- Description of the task
Return each entry below without any alteration.
==== Material for this task ====
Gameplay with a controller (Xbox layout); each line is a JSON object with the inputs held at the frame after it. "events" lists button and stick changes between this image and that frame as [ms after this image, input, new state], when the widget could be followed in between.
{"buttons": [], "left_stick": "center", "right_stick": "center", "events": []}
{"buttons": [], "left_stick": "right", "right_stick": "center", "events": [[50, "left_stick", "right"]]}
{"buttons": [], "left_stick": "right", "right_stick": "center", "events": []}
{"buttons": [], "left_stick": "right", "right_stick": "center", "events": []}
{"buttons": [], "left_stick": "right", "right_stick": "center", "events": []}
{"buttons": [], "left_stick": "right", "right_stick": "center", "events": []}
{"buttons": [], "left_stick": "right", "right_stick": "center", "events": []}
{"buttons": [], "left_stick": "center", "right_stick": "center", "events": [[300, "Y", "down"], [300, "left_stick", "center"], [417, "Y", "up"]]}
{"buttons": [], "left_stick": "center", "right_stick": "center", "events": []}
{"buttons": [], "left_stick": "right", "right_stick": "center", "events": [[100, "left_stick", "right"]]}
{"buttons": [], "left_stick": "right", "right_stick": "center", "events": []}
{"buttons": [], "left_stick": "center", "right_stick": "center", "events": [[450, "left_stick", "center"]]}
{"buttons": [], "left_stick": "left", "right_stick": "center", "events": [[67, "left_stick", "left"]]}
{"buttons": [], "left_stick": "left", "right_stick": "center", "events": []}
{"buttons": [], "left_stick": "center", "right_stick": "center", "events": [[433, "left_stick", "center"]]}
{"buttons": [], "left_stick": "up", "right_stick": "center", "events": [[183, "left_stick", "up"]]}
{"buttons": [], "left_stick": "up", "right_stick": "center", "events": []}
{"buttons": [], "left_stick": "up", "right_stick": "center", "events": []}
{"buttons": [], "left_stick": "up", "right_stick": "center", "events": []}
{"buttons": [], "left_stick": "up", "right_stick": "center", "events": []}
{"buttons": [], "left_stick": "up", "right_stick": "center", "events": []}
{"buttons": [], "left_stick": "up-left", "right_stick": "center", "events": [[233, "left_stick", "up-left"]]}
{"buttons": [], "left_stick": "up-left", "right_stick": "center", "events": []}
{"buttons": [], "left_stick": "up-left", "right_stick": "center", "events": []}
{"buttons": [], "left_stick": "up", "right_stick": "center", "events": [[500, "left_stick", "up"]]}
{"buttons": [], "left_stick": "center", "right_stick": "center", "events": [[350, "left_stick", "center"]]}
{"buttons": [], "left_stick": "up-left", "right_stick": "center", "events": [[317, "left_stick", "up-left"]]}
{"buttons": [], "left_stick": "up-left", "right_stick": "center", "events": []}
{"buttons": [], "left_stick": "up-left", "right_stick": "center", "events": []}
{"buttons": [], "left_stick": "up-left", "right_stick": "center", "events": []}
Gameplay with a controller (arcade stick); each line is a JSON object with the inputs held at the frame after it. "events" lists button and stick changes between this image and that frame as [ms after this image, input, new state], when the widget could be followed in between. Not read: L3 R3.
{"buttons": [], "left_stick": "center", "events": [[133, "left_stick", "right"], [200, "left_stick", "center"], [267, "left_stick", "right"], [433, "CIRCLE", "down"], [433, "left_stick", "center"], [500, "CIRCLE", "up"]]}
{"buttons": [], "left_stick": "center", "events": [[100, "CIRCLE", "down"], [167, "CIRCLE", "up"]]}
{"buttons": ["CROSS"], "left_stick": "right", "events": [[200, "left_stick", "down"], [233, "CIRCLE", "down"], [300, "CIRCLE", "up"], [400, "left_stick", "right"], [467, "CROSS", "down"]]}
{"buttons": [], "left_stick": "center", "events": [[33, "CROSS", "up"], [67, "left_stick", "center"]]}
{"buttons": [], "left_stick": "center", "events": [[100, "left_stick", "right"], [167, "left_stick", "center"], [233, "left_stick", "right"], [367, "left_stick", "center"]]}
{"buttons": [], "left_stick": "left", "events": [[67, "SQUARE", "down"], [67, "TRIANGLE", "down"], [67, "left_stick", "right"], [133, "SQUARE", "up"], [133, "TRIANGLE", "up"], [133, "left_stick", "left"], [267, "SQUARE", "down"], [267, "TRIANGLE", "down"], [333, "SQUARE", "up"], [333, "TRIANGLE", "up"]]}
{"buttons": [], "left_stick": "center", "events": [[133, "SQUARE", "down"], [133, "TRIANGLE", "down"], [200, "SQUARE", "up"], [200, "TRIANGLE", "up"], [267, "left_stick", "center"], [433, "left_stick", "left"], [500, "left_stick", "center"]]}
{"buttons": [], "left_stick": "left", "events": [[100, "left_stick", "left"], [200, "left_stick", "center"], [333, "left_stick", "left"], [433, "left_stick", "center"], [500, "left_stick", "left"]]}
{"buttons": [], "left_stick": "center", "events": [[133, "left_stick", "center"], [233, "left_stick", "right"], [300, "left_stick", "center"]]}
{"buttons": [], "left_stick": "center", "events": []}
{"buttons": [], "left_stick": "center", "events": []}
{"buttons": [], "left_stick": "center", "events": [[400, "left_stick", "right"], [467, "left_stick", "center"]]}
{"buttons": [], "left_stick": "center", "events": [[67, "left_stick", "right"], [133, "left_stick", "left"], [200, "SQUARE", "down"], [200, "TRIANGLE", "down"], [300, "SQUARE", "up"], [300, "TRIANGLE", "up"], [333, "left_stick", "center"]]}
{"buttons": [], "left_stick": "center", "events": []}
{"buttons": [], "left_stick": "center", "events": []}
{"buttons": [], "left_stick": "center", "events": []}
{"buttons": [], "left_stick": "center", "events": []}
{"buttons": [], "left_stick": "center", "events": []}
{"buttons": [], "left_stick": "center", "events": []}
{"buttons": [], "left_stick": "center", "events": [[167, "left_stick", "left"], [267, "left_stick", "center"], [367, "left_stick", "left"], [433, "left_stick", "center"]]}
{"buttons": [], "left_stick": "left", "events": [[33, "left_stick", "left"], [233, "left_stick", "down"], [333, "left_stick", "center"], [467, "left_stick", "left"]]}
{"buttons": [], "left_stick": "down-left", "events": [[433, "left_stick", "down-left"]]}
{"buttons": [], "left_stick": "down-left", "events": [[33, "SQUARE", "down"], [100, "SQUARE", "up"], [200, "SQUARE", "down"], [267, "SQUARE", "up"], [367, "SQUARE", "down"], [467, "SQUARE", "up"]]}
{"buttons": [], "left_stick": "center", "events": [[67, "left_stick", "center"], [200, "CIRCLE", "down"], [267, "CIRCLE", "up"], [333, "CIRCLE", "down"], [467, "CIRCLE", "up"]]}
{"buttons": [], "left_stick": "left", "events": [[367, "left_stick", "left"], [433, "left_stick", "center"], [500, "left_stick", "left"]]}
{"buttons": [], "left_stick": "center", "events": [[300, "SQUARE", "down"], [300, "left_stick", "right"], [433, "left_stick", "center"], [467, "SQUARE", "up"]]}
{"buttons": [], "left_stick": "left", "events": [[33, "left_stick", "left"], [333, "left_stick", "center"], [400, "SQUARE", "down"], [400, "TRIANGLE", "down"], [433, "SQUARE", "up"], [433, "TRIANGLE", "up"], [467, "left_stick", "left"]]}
====
- Answer for this exercise
Gameplay with a controller (Xbox layout); each line is a JSON object with the inputs held at the frame after it. "events" lists button and stick changes between this image and that frame as [ms after this image, input, new state], when the widget could be followed in between.
{"buttons": [], "left_stick": "center", "right_stick": "center", "events": []}
{"buttons": [], "left_stick": "right", "right_stick": "center", "events": [[50, "left_stick", "right"]]}
{"buttons": [], "left_stick": "right", "right_stick": "center", "events": []}
{"buttons": [], "left_stick": "right", "right_stick": "center", "events": []}
{"buttons": [], "left_stick": "right", "right_stick": "center", "events": []}
{"buttons": [], "left_stick": "right", "right_stick": "center", "events": []}
{"buttons": [], "left_stick": "right", "right_stick": "center", "events": []}
{"buttons": [], "left_stick": "center", "right_stick": "center", "events": [[300, "Y", "down"], [300, "left_stick", "center"], [417, "Y", "up"]]}
{"buttons": [], "left_stick": "center", "right_stick": "center", "events": []}
{"buttons": [], "left_stick": "right", "right_stick": "center", "events": [[100, "left_stick", "right"]]}
{"buttons": [], "left_stick": "right", "right_stick": "center", "events": []}
{"buttons": [], "left_stick": "center", "right_stick": "center", "events": [[450, "left_stick", "center"]]}
{"buttons": [], "left_stick": "left", "right_stick": "center", "events": [[67, "left_stick", "left"]]}
{"buttons": [], "left_stick": "left", "right_stick": "center", "events": []}
{"buttons": [], "left_stick": "center", "right_stick": "center", "events": [[433, "left_stick", "center"]]}
{"buttons": [], "left_stick": "up", "right_stick": "center", "events": [[183, "left_stick", "up"]]}
{"buttons": [], "left_stick": "up", "right_stick": "center", "events": []}
{"buttons": [], "left_stick": "up", "right_stick": "center", "events": []}
{"buttons": [], "left_stick": "up", "right_stick": "center", "events": []}
{"buttons": [], "left_stick": "up", "right_stick": "center", "events": []}
{"buttons": [], "left_stick": "up", "right_stick": "center", "events": []}
{"buttons": [], "left_stick": "up-left", "right_stick": "center", "events": [[233, "left_stick", "up-left"]]}
{"buttons": [], "left_stick": "up-left", "right_stick": "center", "events": []}
{"buttons": [], "left_stick": "up-left", "right_stick": "center", "events": []}
{"buttons": [], "left_stick": "up", "right_stick": "center", "events": [[500, "left_stick", "up"]]}
{"buttons": [], "left_stick": "center", "right_stick": "center", "events": [[350, "left_stick", "center"]]}
{"buttons": [], "left_stick": "up-left", "right_stick": "center", "events": [[317, "left_stick", "up-left"]]}
{"buttons": [], "left_stick": "up-left", "right_stick": "center", "events": []}
{"buttons": [], "left_stick": "up-left", "right_stick": "center", "events": []}
{"buttons": [], "left_stick": "up-left", "right_stick": "center", "events": []}
Gameplay with a controller (arcade stick); each line is a JSON object with the inputs held at the frame after it. "events" lists button and stick changes between this image and that frame as [ms after this image, input, new state], when the widget could be followed in between. Not read: L3 R3.
{"buttons": [], "left_stick": "center", "events": [[133, "left_stick", "right"], [200, "left_stick", "center"], [267, "left_stick", "right"], [433, "CIRCLE", "down"], [433, "left_stick", "center"], [500, "CIRCLE", "up"]]}
{"buttons": [], "left_stick": "center", "events": [[100, "CIRCLE", "down"], [167, "CIRCLE", "up"]]}
{"buttons": ["CROSS"], "left_stick": "right", "events": [[200, "left_stick", "down"], [233, "CIRCLE", "down"], [300, "CIRCLE", "up"], [400, "left_stick", "right"], [467, "CROSS", "down"]]}
{"buttons": [], "left_stick": "center", "events": [[33, "CROSS", "up"], [67, "left_stick", "center"]]}
{"buttons": [], "left_stick": "center", "events": [[100, "left_stick", "right"], [167, "left_stick", "center"], [233, "left_stick", "right"], [367, "left_stick", "center"]]}
{"buttons": [], "left_stick": "left", "events": [[67, "SQUARE", "down"], [67, "TRIANGLE", "down"], [67, "left_stick", "right"], [133, "SQUARE", "up"], [133, "TRIANGLE", "up"], [133, "left_stick", "left"], [267, "SQUARE", "down"], [267, "TRIANGLE", "down"], [333, "SQUARE", "up"], [333, "TRIANGLE", "up"]]}
{"buttons": [], "left_stick": "center", "events": [[133, "SQUARE", "down"], [133, "TRIANGLE", "down"], [200, "SQUARE", "up"], [200, "TRIANGLE", "up"], [267, "left_stick", "center"], [433, "left_stick", "left"], [500, "left_stick", "center"]]}
{"buttons": [], "left_stick": "left", "events": [[100, "left_stick", "left"], [200, "left_stick", "center"], [333, "left_stick", "left"], [433, "left_stick", "center"], [500, "left_stick", "left"]]}
{"buttons": [], "left_stick": "center", "events": [[133, "left_stick", "center"], [233, "left_stick", "right"], [300, "left_stick", "center"]]}
{"buttons": [], "left_stick": "center", "events": []}
{"buttons": [], "left_stick": "center", "events": []}
{"buttons": [], "left_stick": "center", "events": [[400, "left_stick", "right"], [467, "left_stick", "center"]]}
{"buttons": [], "left_stick": "center", "events": [[67, "left_stick", "right"], [133, "left_stick", "left"], [200, "SQUARE", "down"], [200, "TRIANGLE", "down"], [300, "SQUARE", "up"], [300, "TRIANGLE", "up"], [333, "left_stick", "center"]]}
{"buttons": [], "left_stick": "center", "events": []}
{"buttons": [], "left_stick": "center", "events": []}
{"buttons": [], "left_stick": "center", "events": []}
{"buttons": [], "left_stick": "center", "events": []}
{"buttons": [], "left_stick": "center", "events": []}
{"buttons": [], "left_stick": "center", "events": []}
{"buttons": [], "left_stick": "center", "events": [[167, "left_stick", "left"], [267, "left_stick", "center"], [367, "left_stick", "left"], [433, "left_stick", "center"]]}
{"buttons": [], "left_stick": "left", "events": [[33, "left_stick", "left"], [233, "left_stick", "down"], [333, "left_stick", "center"], [467, "left_stick", "left"]]}
{"buttons": [], "left_stick": "down-left", "events": [[433, "left_stick", "down-left"]]}
{"buttons": [], "left_stick": "down-left", "events": [[33, "SQUARE", "down"], [100, "SQUARE", "up"], [200, "SQUARE", "down"], [267, "SQUARE", "up"], [367, "SQUARE", "down"], [467, "SQUARE", "up"]]}
{"buttons": [], "left_stick": "center", "events": [[67, "left_stick", "center"], [200, "CIRCLE", "down"], [267, "CIRCLE", "up"], [333, "CIRCLE", "down"], [467, "CIRCLE", "up"]]}
{"buttons": [], "left_stick": "left", "events": [[367, "left_stick", "left"], [433, "left_stick", "center"], [500, "left_stick", "left"]]}
{"buttons": [], "left_stick": "center", "events": [[300, "SQUARE", "down"], [300, "left_stick", "right"], [433, "left_stick", "center"], [467, "SQUARE", "up"]]}
{"buttons": [], "left_stick": "left", "events": [[33, "left_stick", "left"], [333, "left_stick", "center"], [400, "SQUARE", "down"], [400, "TRIANGLE", "down"], [433, "SQUARE", "up"], [433, "TRIANGLE", "up"], [467, "left_stick", "left"]]}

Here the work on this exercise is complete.